---------- Listed records ----------

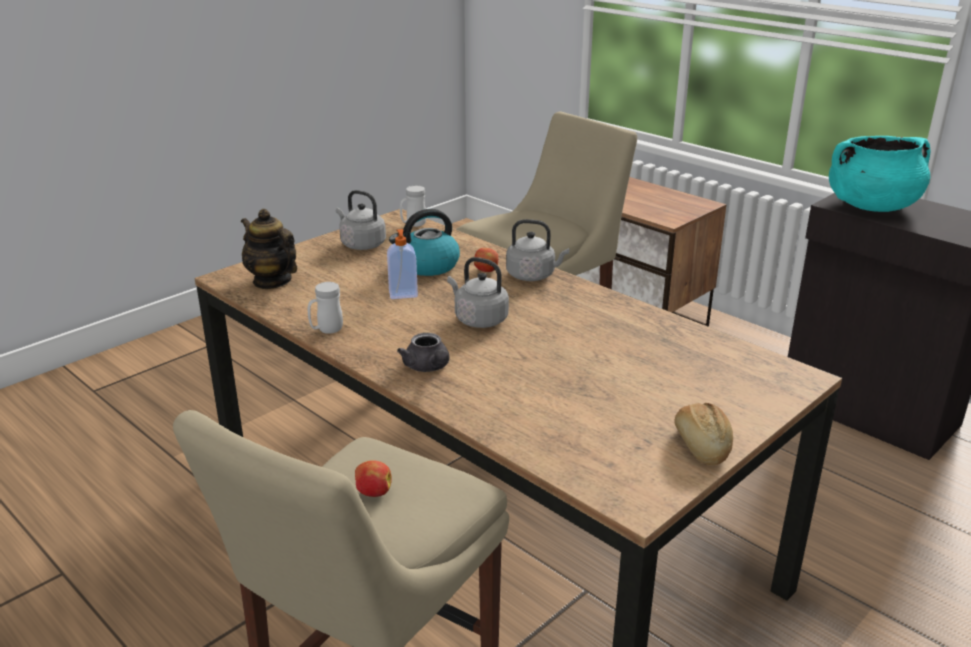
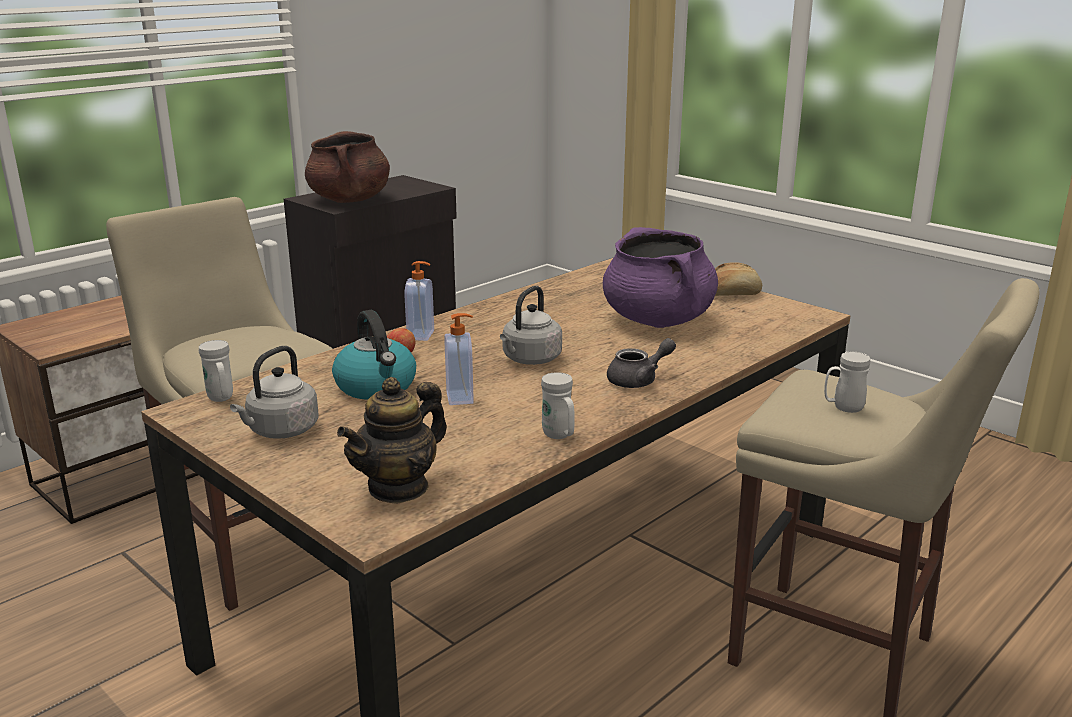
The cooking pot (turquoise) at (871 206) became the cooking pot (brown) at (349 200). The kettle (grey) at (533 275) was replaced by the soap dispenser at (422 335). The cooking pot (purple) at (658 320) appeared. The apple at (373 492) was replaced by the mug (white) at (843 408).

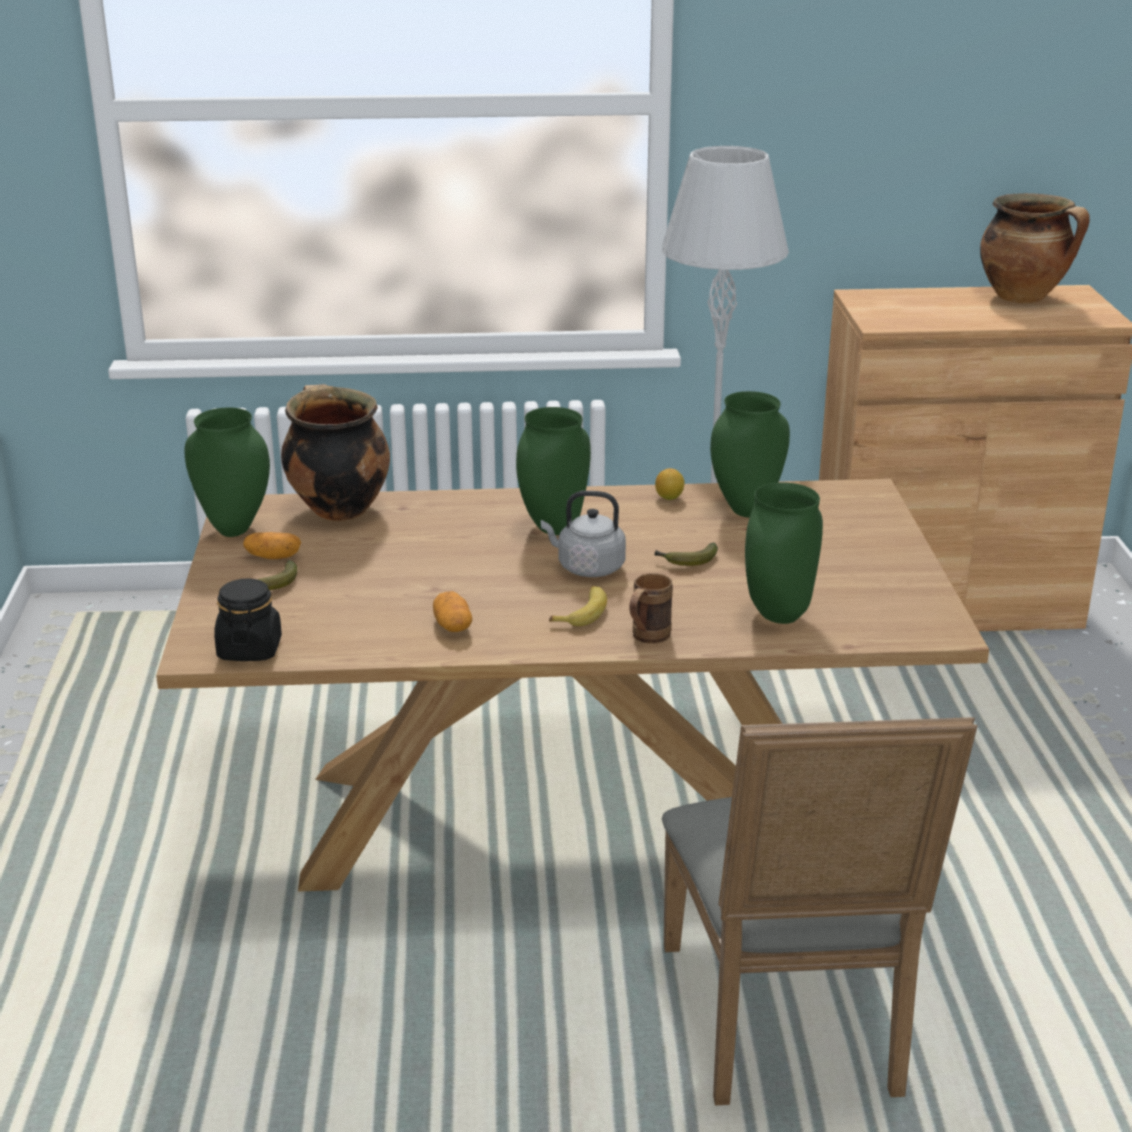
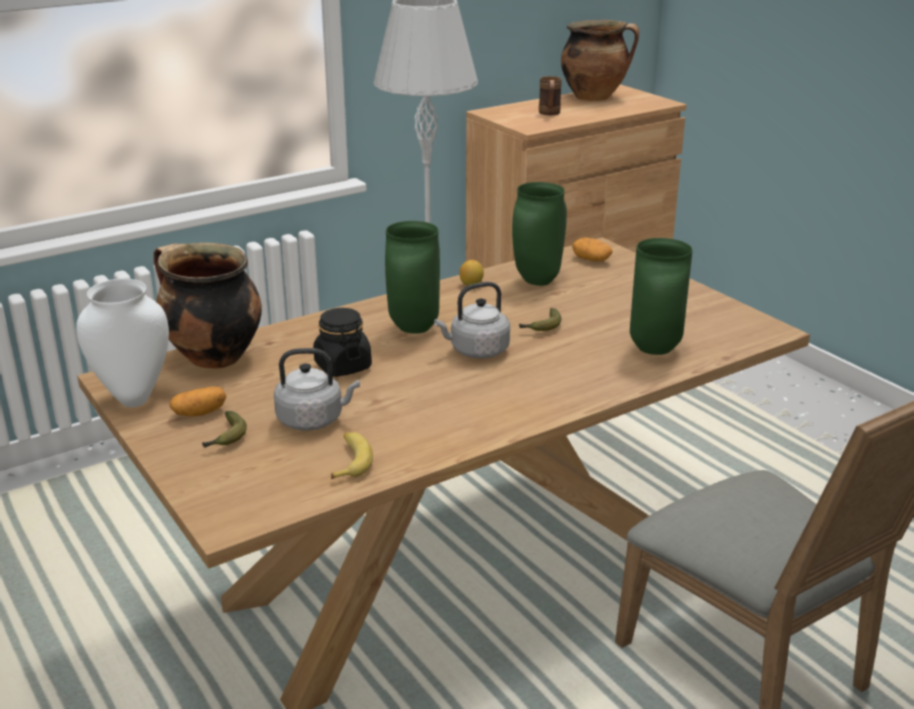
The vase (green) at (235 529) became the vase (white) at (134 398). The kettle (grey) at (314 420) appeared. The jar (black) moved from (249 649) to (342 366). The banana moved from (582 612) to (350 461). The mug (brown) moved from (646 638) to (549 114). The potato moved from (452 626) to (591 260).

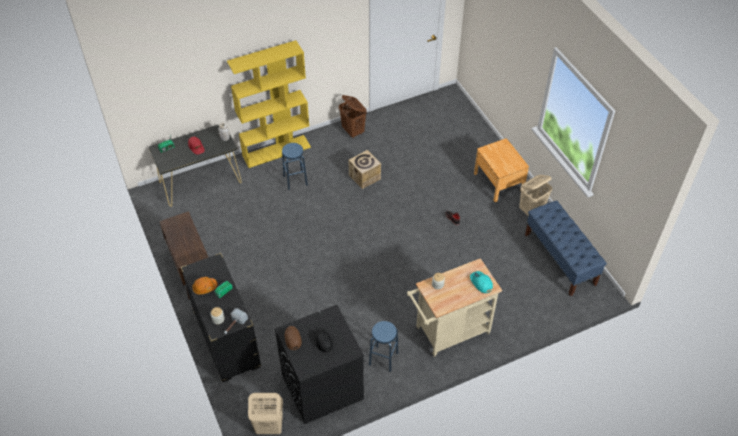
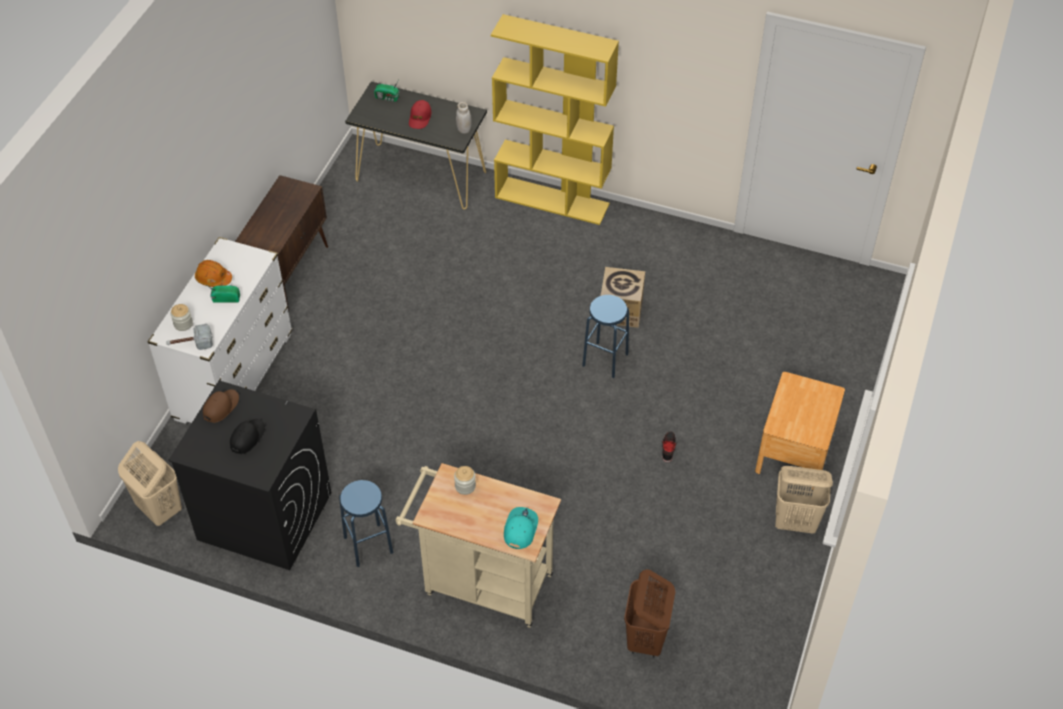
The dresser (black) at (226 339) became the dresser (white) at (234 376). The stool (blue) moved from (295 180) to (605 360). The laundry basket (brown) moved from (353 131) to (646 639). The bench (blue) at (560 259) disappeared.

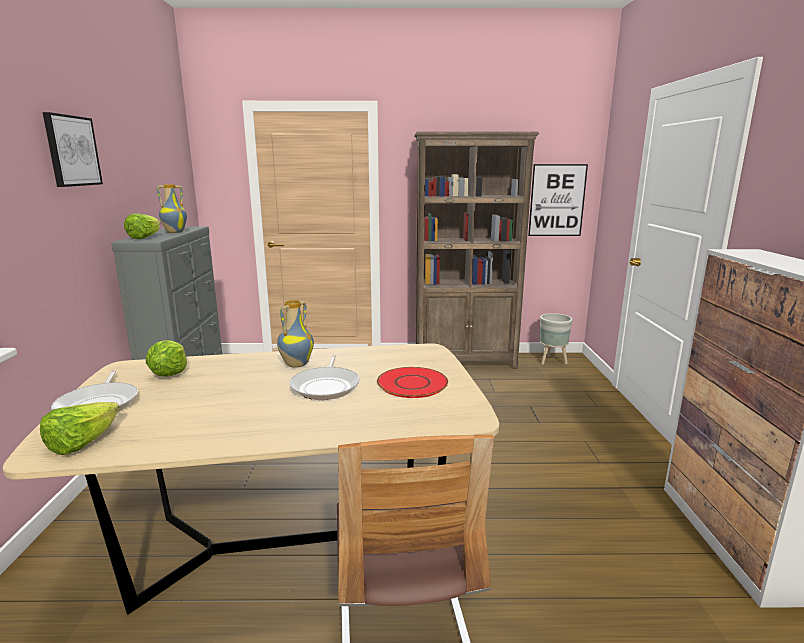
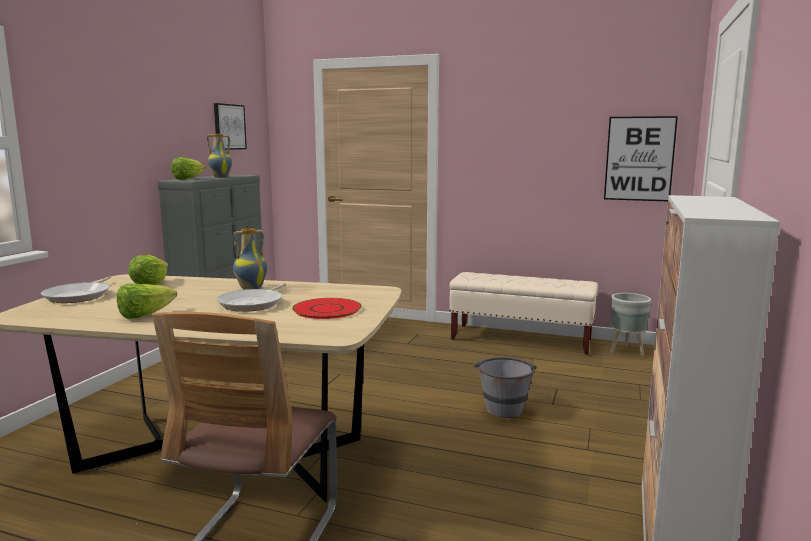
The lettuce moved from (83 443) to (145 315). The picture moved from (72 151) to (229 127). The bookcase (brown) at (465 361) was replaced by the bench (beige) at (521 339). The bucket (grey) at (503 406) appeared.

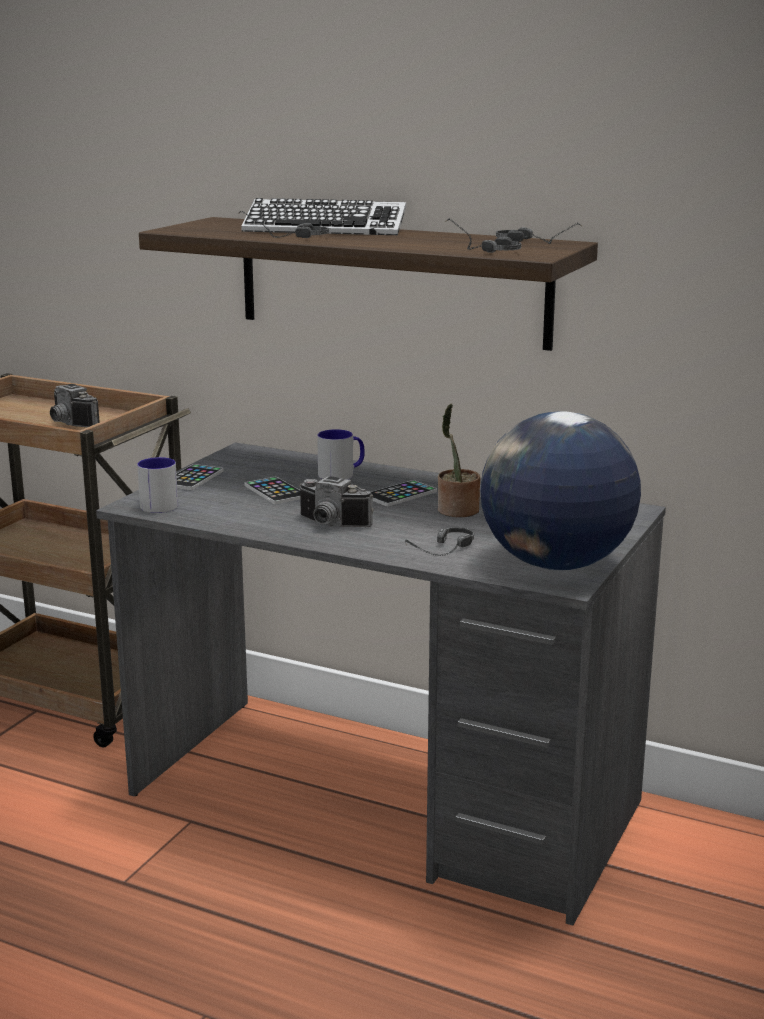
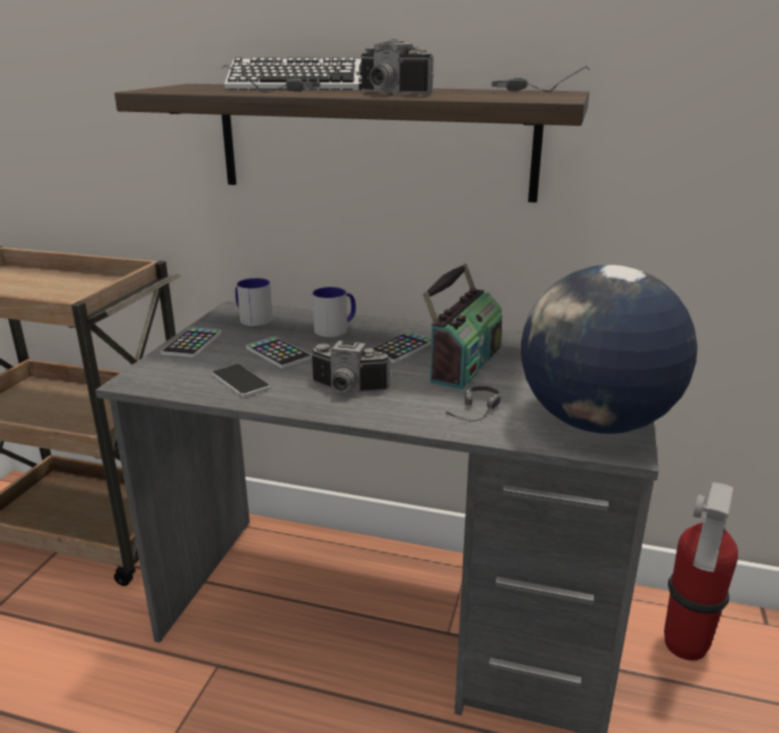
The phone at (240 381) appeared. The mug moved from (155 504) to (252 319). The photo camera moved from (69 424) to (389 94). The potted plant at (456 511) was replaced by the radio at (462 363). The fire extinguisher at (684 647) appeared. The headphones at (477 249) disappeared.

----------

_Assignment:_
Each entry above must be printed exactly, apart from its pictures.

_Completed task:_
The cooking pot (turquoise) at (871 206) became the cooking pot (brown) at (349 200). The kettle (grey) at (533 275) was replaced by the soap dispenser at (422 335). The cooking pot (purple) at (658 320) appeared. The apple at (373 492) was replaced by the mug (white) at (843 408).

The vase (green) at (235 529) became the vase (white) at (134 398). The kettle (grey) at (314 420) appeared. The jar (black) moved from (249 649) to (342 366). The banana moved from (582 612) to (350 461). The mug (brown) moved from (646 638) to (549 114). The potato moved from (452 626) to (591 260).

The dresser (black) at (226 339) became the dresser (white) at (234 376). The stool (blue) moved from (295 180) to (605 360). The laundry basket (brown) moved from (353 131) to (646 639). The bench (blue) at (560 259) disappeared.

The lettuce moved from (83 443) to (145 315). The picture moved from (72 151) to (229 127). The bookcase (brown) at (465 361) was replaced by the bench (beige) at (521 339). The bucket (grey) at (503 406) appeared.

The phone at (240 381) appeared. The mug moved from (155 504) to (252 319). The photo camera moved from (69 424) to (389 94). The potted plant at (456 511) was replaced by the radio at (462 363). The fire extinguisher at (684 647) appeared. The headphones at (477 249) disappeared.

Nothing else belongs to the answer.